L'erreur : supposer qu'une fuite chez un fabricant n'a rien exposé de significatif
Plusieurs fuites de fabricants de portefeuilles matériels en 2026 impliquaient des données provenant d'un prestataire tiers de traitement des commandes ou des paiements plutôt que des propres systèmes centraux de l'entreprise de portefeuilles, exposant les noms, adresses, numéros de téléphone et détails de commande des clients, mais pas de données financières ni de phrases de récupération directement. Cette distinction compte techniquement, mais elle ne rend pas la fuite inoffensive pour autant. Les données de livraison exposées sont précisément ce dont on a besoin pour mener une campagne de phishing convaincante et ciblée contre de vrais clients, comme l'a directement démontré l'arnaque de la lettre à QR code.
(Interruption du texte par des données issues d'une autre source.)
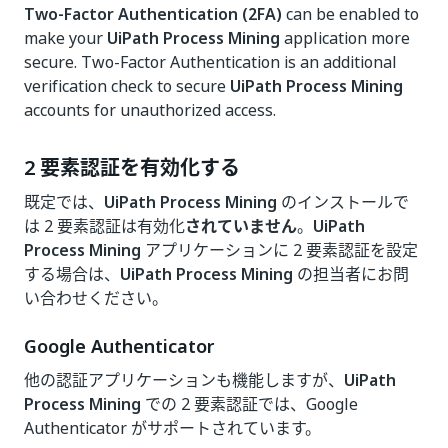
Two-Factor Authentication (2FA)
can be enabled to
make your
UiPath Process Mining
application more
secure. Two-Factor Authentication is an additional
verification check to secure
UiPath Process Mining
accounts for unauthorized access.
2 要素認証を有効化する
既定では、
UiPath Process Mining
のインストールで
は 2 要素認証は有効化
されていません
。
UiPath
Process Mining
アプリケーションに 2 要素認証を設定
する場合は、
UiPath Process Mining
の担当者にお問
い合わせください。
Google Authenticator
他の認証アプリケーションも機能しますが、
UiPath
Process Mining
での 2 要素認証では、Google
Authenticator がサポートされています。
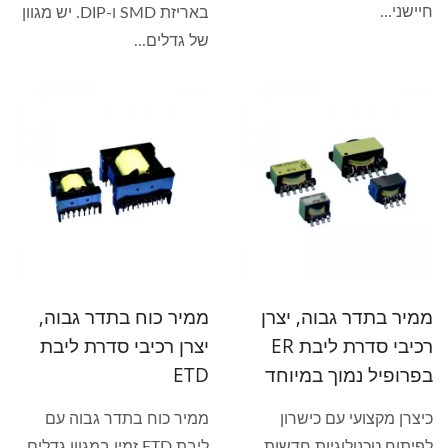
חיישני...
באריזת SMD ו-DIP. יש מגוון
של גדלים...
ממיר בתדר גבוה, יצרן
ממיר כוח בתדר גבוה,
רכיבי סדרת ליבת ER
יצרן רכיבי סדרת ליבת
בפרופיל נמוך במיוחד
ETD
כיצרן מקצועי עם כישרון
ממיר כוח בתדר גבוה עם
לפיתוח טכנולוגיות חדשות,
ליבת ETD זמין במגוון גדלים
L'erreur : écrire une phrase de récupération dans un endroit facile à trouver
Un portefeuille matériel réduit considérablement le risque à distance et en ligne, mais il ne protège en rien une phrase de récupération écrite et conservée quelque part où un intrus, un invité, ou un prestataire pourrait tomber dessus, que ce soit un tiroir, un coffre-fort dont la combinaison est connue, ou un dossier de documents. La hausse des cas documentés de coercition physique ciblant des détenteurs de cryptomonnaies connus a rendu ce risque de plus en plus pertinent, pas seulement théorique. Une phrase facile à retrouver rapidement par le propriétaire en cas d'urgence est, par la même logique, tout aussi facile à trouver par quiconque accède au même espace.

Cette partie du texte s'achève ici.